START Dataset excerpts

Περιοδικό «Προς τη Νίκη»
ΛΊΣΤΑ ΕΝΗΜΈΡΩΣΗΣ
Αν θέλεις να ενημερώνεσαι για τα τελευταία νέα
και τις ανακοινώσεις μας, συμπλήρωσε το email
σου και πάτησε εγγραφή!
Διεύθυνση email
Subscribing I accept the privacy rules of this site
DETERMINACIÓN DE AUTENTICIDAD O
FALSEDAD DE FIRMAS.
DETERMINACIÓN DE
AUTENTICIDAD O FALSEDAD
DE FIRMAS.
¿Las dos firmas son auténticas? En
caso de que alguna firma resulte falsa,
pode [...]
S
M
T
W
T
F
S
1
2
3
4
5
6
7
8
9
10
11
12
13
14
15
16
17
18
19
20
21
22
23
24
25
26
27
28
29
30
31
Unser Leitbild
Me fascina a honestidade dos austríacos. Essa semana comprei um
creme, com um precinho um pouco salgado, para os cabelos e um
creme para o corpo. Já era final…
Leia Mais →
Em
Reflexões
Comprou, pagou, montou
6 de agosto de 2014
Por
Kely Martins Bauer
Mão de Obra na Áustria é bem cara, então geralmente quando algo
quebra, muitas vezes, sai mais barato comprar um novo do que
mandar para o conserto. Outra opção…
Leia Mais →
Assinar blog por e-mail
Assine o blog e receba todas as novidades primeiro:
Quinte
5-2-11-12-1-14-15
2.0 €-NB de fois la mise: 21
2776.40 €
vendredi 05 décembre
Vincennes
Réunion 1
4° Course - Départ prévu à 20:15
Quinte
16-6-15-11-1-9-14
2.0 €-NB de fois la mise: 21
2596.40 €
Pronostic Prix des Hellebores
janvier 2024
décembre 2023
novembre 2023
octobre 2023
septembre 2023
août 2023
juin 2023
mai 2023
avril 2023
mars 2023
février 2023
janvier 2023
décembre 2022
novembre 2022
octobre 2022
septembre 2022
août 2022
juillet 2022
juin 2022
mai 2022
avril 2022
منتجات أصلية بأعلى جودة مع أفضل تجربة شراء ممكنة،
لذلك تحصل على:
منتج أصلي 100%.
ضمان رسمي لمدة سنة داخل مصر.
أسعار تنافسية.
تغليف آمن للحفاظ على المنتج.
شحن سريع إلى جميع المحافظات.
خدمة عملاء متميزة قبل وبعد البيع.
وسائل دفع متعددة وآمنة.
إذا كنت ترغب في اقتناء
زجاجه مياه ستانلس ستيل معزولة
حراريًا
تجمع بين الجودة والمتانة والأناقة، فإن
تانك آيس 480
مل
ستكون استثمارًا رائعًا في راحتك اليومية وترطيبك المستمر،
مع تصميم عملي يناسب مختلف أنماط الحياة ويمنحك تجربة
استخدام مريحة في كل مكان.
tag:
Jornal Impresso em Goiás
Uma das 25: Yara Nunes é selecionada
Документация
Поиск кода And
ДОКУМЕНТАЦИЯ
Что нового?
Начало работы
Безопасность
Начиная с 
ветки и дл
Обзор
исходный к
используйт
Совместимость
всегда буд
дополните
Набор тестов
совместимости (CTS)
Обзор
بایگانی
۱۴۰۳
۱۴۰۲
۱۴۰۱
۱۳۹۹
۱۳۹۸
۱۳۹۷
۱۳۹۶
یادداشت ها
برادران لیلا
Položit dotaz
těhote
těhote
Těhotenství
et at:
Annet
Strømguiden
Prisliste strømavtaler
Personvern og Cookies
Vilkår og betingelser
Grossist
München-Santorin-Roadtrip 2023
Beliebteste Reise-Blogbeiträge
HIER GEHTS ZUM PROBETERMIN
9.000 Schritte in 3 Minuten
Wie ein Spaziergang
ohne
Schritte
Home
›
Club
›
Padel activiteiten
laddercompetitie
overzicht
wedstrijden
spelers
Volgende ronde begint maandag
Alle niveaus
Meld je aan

END Dataset excerpts

• What is expected: Lines in the records above that carry the word "décembre" are to be located and copied.

• Task output:
vendredi 05 décembre
décembre 2023
décembre 2022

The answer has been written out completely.